Las lecciones de la experiencia argentina son:
- Los regímenes monetarios rígidos son insostenibles.
- Mientras duran solo aseguran estabilidad de precios.
- Tienen altos costos sociales.
- Tales costos mayores cuanto mayor es su duración y...
- Los efectos distributivos de una salida caótica pueden ser muy elevados.
En nuestra opinión, el régimen de convertibilidad en Argentina colapsó porque en su misma esencia era insostenible.
Lecciones para Ecuador y El Salvador Dolarizados.
En ambos, los gobiernos renuncian a la soberanía monetaria, abandona la facultad de realizar política monetaria activa y desaparece el prestamista local en última instancia. La cantidad de dinero depende del resultado del balance de pagos y el estado nacional pierde el “señoreaje”. En la dolarización desaparecen formalmente la moneda nacional y el tipo de cambio; en consecuencia, el país pierde además los intereses que los dólares en circulación podrían ganar si se invirtieran en títulos como ocurre con las reservas internacionales en la convertibilidad.
Ambos regímenes se sustentan en una visión común y simple que es: que el único problema macroeconómico es la inflación. El problema es que esta visión ha sido desmentida por la historia y refutada por la teoría económica.
Debemos comentar que:
En primer lugar, habría que aceptar que la inflación no es un fenómeno meramente monetario, como ya ha sido señalado por la escuela estructuralista latinoamericana; que en una Economía Monetaria los precios son rígidos a la baja, pero hay cambios importantes en los precios relativos vinculados al propio proceso de desarrollo económico, esto provoca a las autoridades monetarias el dilema de elegir entre tener mayor inflación, pero sin recesión, ajustando la economía con una correcta devaluación o privilegiar la estabilidad de precios con un costo recesivo.
Una economía que no resuelve sus problemas de desarrollo no puede asegurar la estabilidad monetaria. La crítica entonces dirigida al monetarismo sigue siendo válida con relación a la “Convertibilidad y la Dolarización”, que constituyen su versión más extrema.

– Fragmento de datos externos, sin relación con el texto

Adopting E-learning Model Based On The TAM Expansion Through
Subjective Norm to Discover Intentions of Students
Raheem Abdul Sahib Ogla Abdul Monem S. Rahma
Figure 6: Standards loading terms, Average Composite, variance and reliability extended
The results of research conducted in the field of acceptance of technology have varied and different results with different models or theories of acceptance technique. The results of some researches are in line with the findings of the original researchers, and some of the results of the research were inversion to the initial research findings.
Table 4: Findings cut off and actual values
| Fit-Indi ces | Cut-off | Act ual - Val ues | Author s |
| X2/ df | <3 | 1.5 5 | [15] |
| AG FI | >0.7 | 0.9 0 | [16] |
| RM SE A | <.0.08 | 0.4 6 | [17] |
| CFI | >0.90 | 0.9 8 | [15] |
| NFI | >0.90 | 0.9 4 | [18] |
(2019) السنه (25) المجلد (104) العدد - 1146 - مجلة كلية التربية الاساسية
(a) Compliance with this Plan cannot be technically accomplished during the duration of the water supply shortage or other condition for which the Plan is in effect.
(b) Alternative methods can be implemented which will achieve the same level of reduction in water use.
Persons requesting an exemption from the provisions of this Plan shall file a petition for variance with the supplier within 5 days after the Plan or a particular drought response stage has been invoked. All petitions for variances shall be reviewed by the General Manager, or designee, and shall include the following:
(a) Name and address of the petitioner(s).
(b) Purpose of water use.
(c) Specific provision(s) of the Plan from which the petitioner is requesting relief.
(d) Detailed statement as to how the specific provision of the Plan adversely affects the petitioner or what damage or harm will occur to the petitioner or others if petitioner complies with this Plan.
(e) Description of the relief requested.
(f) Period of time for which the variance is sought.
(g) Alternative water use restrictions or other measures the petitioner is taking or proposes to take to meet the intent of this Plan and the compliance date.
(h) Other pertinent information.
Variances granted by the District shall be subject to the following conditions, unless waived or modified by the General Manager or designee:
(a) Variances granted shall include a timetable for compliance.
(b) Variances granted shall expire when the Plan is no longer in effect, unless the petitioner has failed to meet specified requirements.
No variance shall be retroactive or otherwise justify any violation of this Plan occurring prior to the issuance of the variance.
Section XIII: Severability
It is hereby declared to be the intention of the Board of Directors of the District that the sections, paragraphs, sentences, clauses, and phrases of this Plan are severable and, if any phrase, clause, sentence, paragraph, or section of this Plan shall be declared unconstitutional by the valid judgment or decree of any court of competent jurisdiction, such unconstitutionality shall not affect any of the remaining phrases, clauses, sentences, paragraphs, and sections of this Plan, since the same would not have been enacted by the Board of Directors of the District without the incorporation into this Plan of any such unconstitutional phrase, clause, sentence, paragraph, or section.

Una pérdida de competitividad causada, por ejemplo, por una baja en los precios de exportación implicaría un desequilibrio en la balanza de pagos, que idealmente se corregiría con la devaluación abaratando los precios en moneda extranjera de los bienes nacionales. En un régimen cambiario rígido, la única manera de mantener la competitividad es a través de la deflación generalizada que nadie desea.
Un punto frecuentemente olvidado es que la flexibilidad de precios y salarios no es una condición suficiente para evitar fuertes recesiones en caso de regímenes cambiarios rígidos. Las significativas deflaciones salariales en las depresiones de la época del patrón oro son la mejor prueba. Esto se puede en alguna medida aplicar a la economía salvadoreña pre dolarización, con el agravante de que en los años 94 al 2000 se mantuvo un tipo de cambio nominal sobrevalorado, y pos dolarización, al haber mantenido el tipo de cambio sobrevalorado; comprar los dólares con colones sobrevalorados causó inmediatamente una inflación del 70 % perdiendo la competitividad, o sea que mantuvimos el subsidio a las importaciones y el castigo a las exportaciones. Esto nos ayudará a entender lo que no se puede esperar de los T.L.C., sino tomamos mediadas correctivas que solo se aplican para la importaciones, como es el adecuado uso de la Devaluación Fiscal (subir los aranceles para hacer uso de la función fiscal, protección y compensación a la economía productiva nacional)
No obstante, en la dolarización esta vulnerabilidad se incrementa, ya que el país carece de política monetaria que permita amortiguar el impacto de los Shocks externos en las variables reales de la economía. En el índice Latinoamericano de vulnerabilidad ante el libre comercio, El Salvador es el sexto más vulnerable de 18 países de la región.
Nuestra Crisis no se podrá corregir si no se
Revisa la Implementación de la Ley de Integración Monetaria que violó la constitución, ¿Sala de lo Constitucional?, Renegociar el TLC “CAFTA”, que tiene clausulas peligrosas que no permiten controlar a los monopolios multinacionales que pueden usar el arbitraje, esto nos ha costado millones. Activar el agro (sectores productivos) con líneas de crédito, usando la moneda de curso legal, manteniendo el T.C. de ¢8.75 = $1.00
El Banco Central tiene y debe aplicar Políticas Monetarias, cambiaría el “Estado Salvadoreño”, lo confirmó en el fallo de la Sala de lo Constitucional. Es necesario implementar el Ministerio de Planificación.